The correct approach to building a trading system lies at the CENTER of different concepts from mathematics, economics and even jurisprudence. It cannot lie anywhere else, because experienced managers of the world's greedy banks have already tried everything, all known methods, hired all known mathematicians and tried all the tricks of modern methods of approximation, modeling, optimization. Well, except that they did not know the GPWR method, but this method by itself will not give them anything except speed. The answer will be "so what"? They have had supercomputers for a long time; speed is not an issue for them.

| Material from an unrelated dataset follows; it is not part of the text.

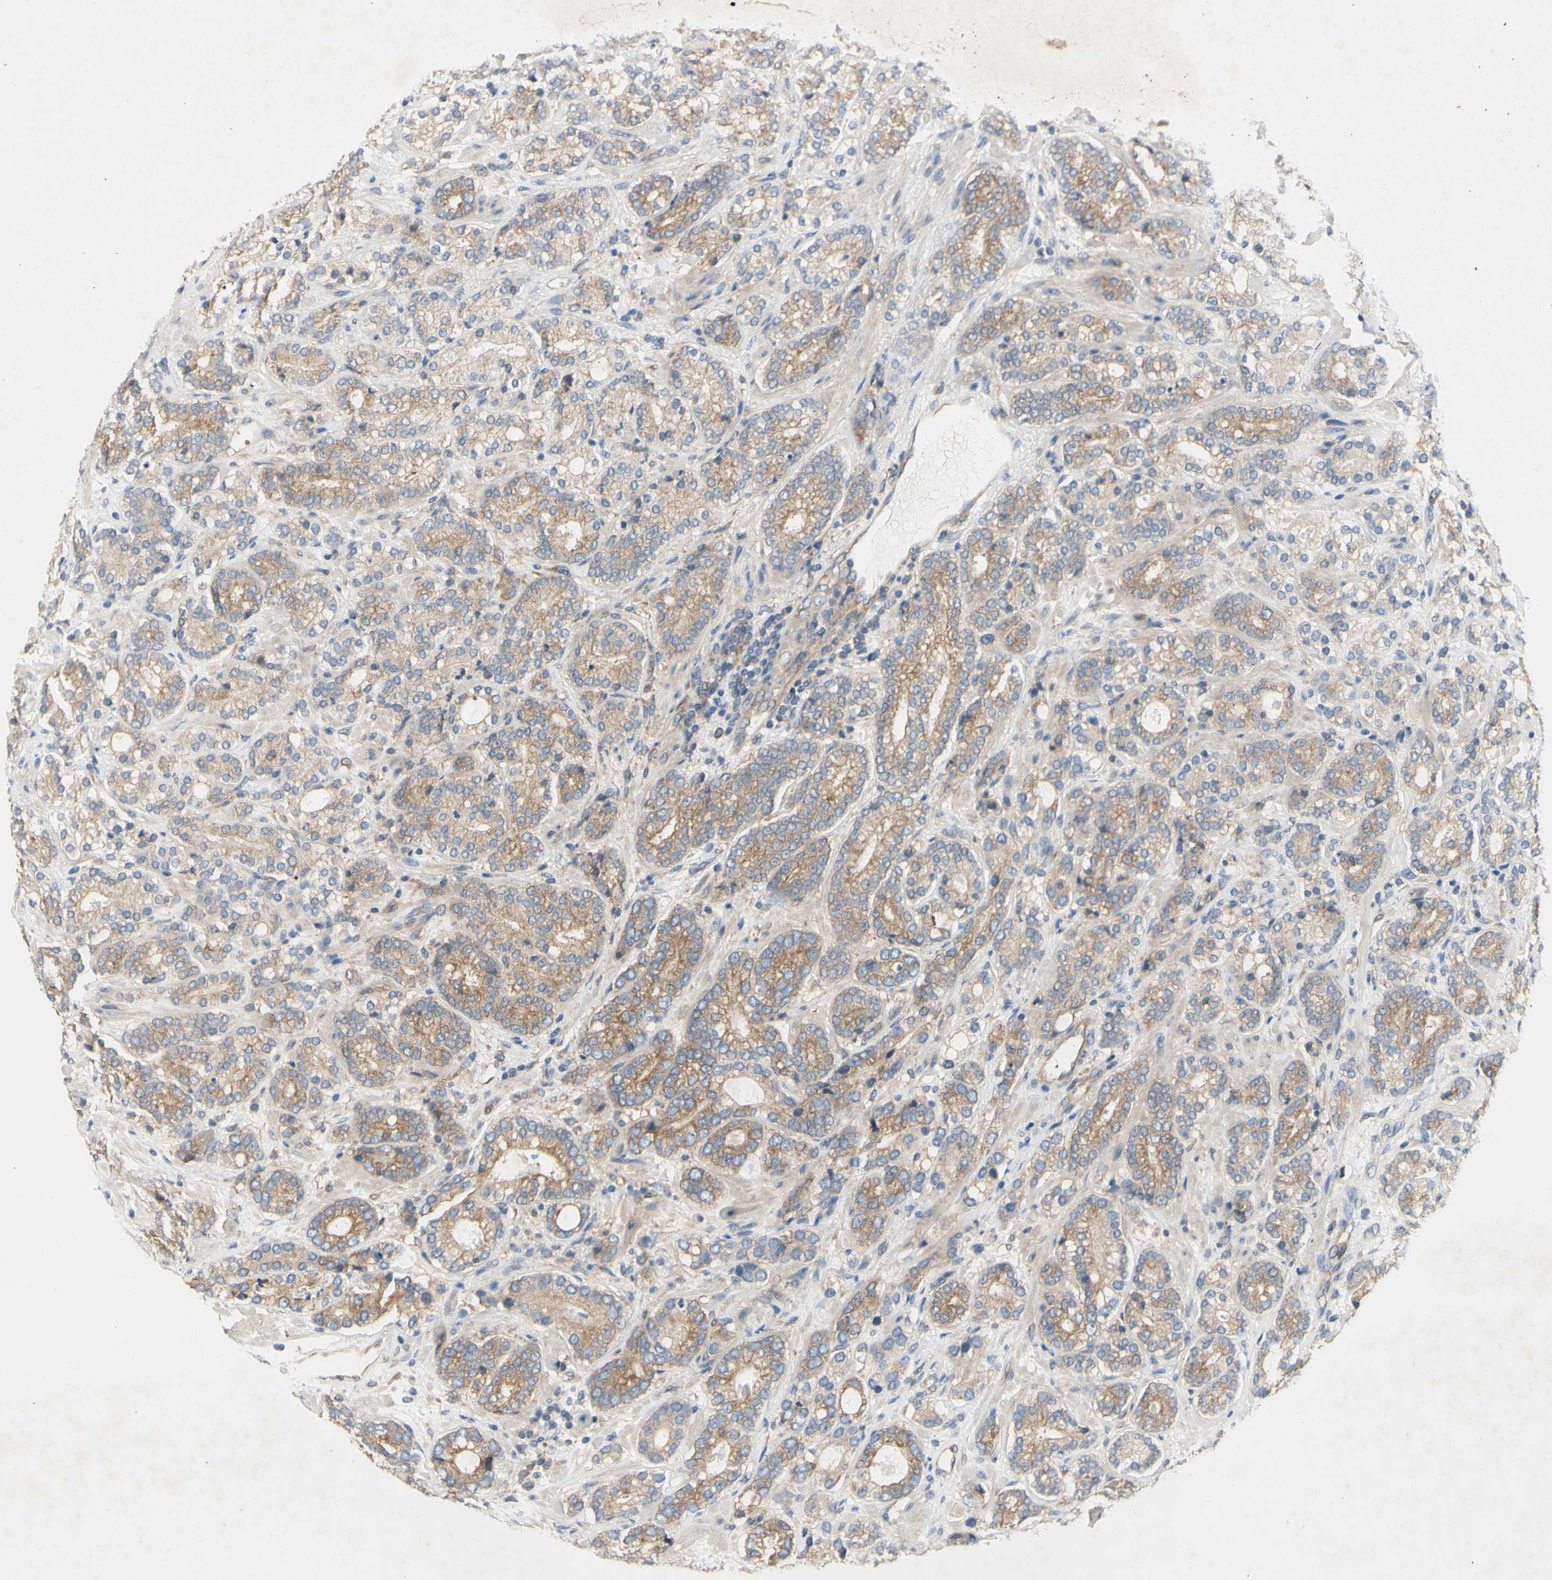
{"staining": {"intensity": "moderate", "quantity": ">75%", "location": "cytoplasmic/membranous"}, "tissue": "prostate cancer", "cell_type": "Tumor cells", "image_type": "cancer", "snomed": [{"axis": "morphology", "description": "Adenocarcinoma, High grade"}, {"axis": "topography", "description": "Prostate"}], "caption": "Immunohistochemistry (IHC) (DAB (3,3'-diaminobenzidine)) staining of prostate adenocarcinoma (high-grade) shows moderate cytoplasmic/membranous protein expression in approximately >75% of tumor cells.", "gene": "KLC1", "patient": {"sex": "male", "age": 61}}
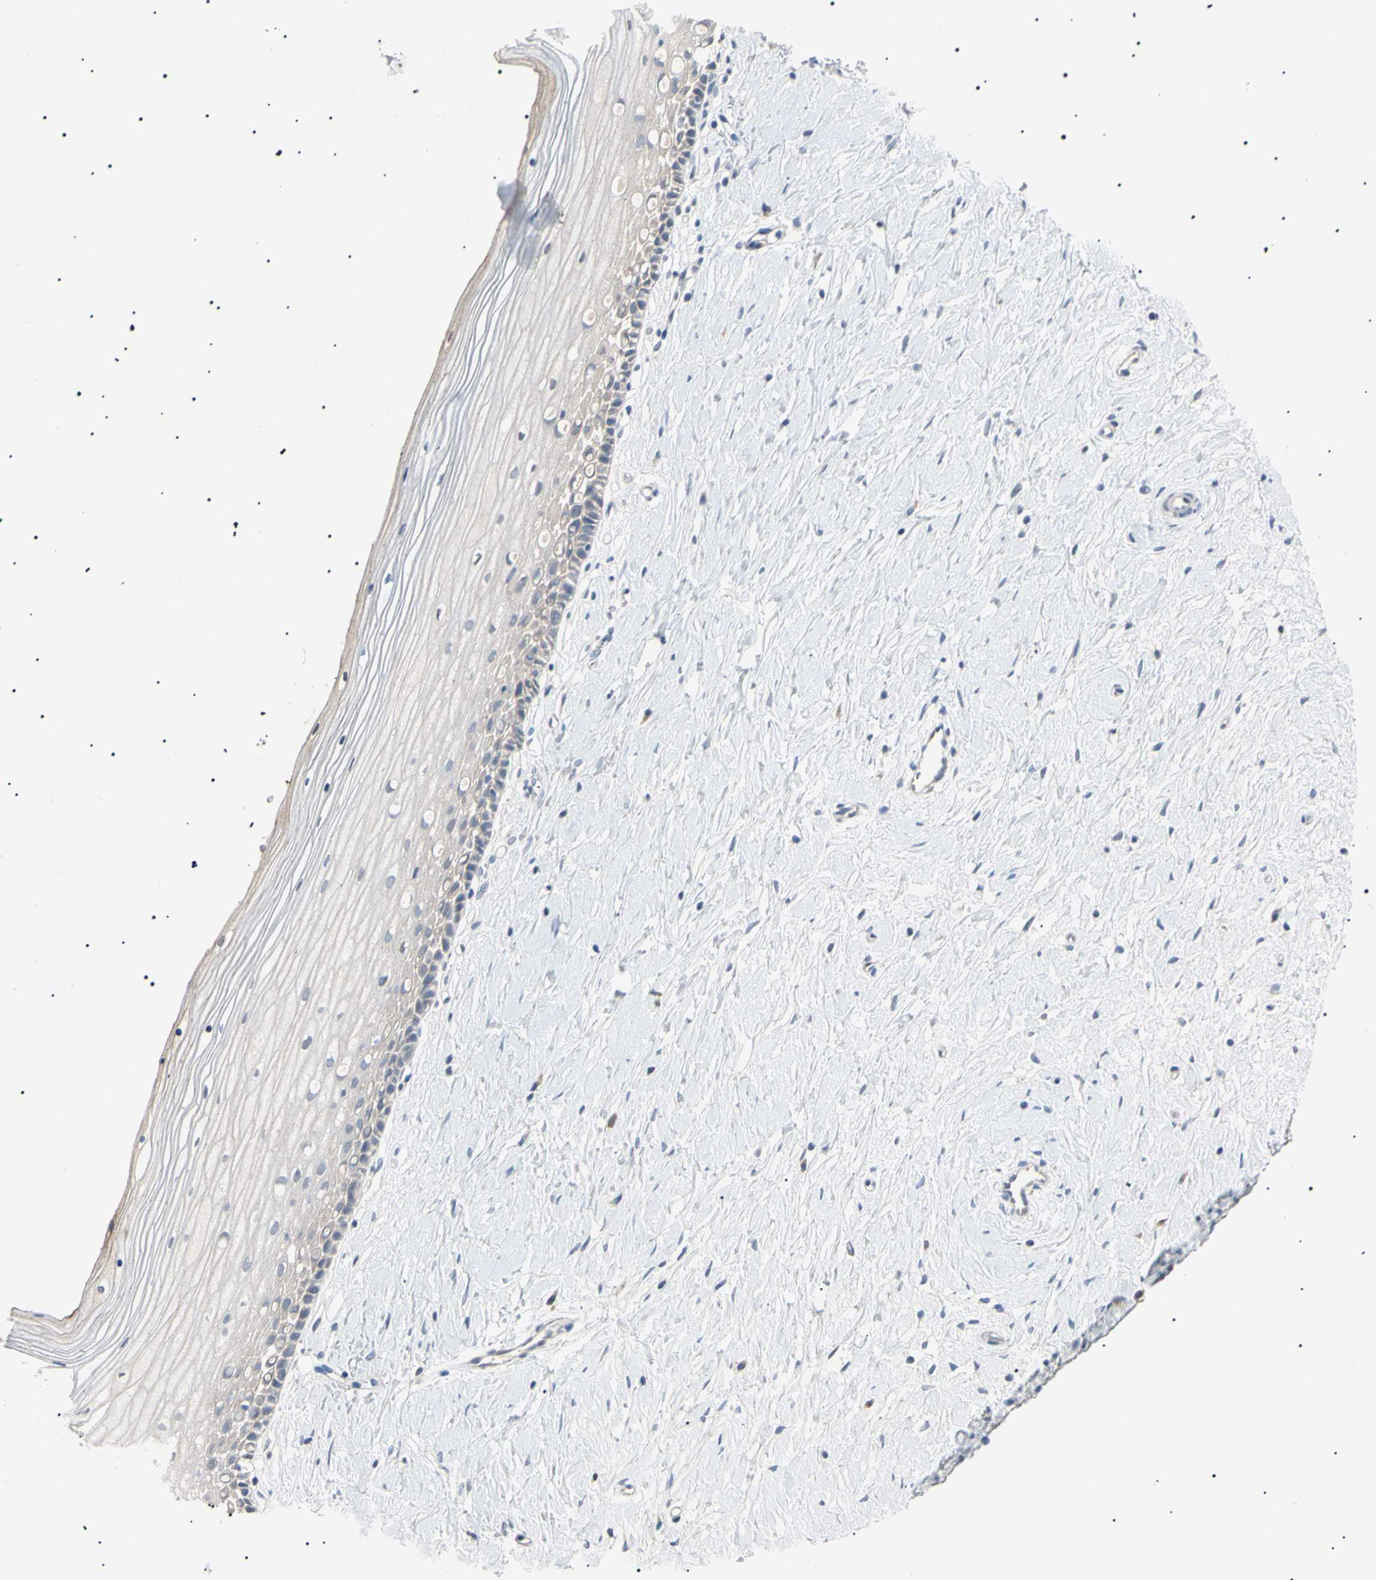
{"staining": {"intensity": "negative", "quantity": "none", "location": "none"}, "tissue": "cervix", "cell_type": "Glandular cells", "image_type": "normal", "snomed": [{"axis": "morphology", "description": "Normal tissue, NOS"}, {"axis": "topography", "description": "Cervix"}], "caption": "This is an immunohistochemistry histopathology image of benign cervix. There is no positivity in glandular cells.", "gene": "CGB3", "patient": {"sex": "female", "age": 39}}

I don't understand why the author of the thread is being attacked here? What is so red about his question? Why are you shouting "fuck him"?

Perhaps, quite possibly, there is something to it:

For example, it is true that the MACD derivative only provides the rate of change of the BAND of the trading signal (and the band itself is not very distinct and clear). But here, as correctly stated, the GRADIENT, that is, the multi-dimensional derivative of the MACD can give something useful. For example the derivative of the MACD signal + the gradient along the FOLLOWING of this very MACD. That is unusual and fresh.

The problem with advanced forum users here is that they are glossed over. Reshetov, for example, brought up an important topic of minimax. This is important. It has long been known to all among economists-model-optimizers - that ordinary "technical" methods of optimization do not give the right conclusions. It is not a question for economists at all - that it is necessary to dig in minimaxes. Von, even SProgrammer on Reshetov theme responded and get excited, he heard some insider information about methods of pro-trading in large companies. And what did the forum participants do? They slammed Reshetov! This despite the fact that, roughly speaking, without knowledge of minimax optimization economists-modellers are not given a diploma now at all.

 
AlexEro:
I don't understand why the author of this thread is being attacked? What is so redoubtable about his question? Why shout "get him!"?

The author's statement of the question is very unspecific.

If the derivative, then what variable. On the right is the difference between the two regressions. On the face of it - the variable is the value of the quotient. It doesn't look that way to me. There is a more interesting variable - it is the coefficient of these regressions. What do they represent? Constants? This needs to be proved. To my mind these coefficients are not constants at all, but random variables and we still have to work to make them at least similar to constants. So, what is a derivative? I asked this question, but got no answer.

 
faa1947:

The author's formulation of the question is very unspecific.

If derivative, which variable. On the right is the difference of the two regressions. At first glance, the variable is the value of the quotient. It doesn't look that way to me. There is a more interesting variable - it is the coefficient of these regressions. What do they represent? Constants? This needs to be proved. To my mind these coefficients are not constants at all, but random variables and we still have to work to make them at least similar to constants. So, the derivative - what is it? I asked this question, but got no answer.

The derivative is the rate of change of a function in one variable. A gradient is the multivariate rate of change of a function on several variables.

But you have to be careful with the words "regression" and "regression coefficient". Don't be so quick to jump the gun and label it immediately.

It is possible to slip the definition into an inconsistency with our subject of study.

And there will be further misunderstandings and the whole thing WILL turn into Mark Twain's "agricultural newspaper editing".

 
AlexEro:

The derivative is the rate of change of a function in one variable. The gradient is the multivariate rate of change of a function in several variables.


What exactly does this derivative look like for MACD. Not in words.
 
faa1947:
What exactly does this derivative look like for the MACD. Not in words.
That's not for me, but for the author of this thread. I have other interests at the moment.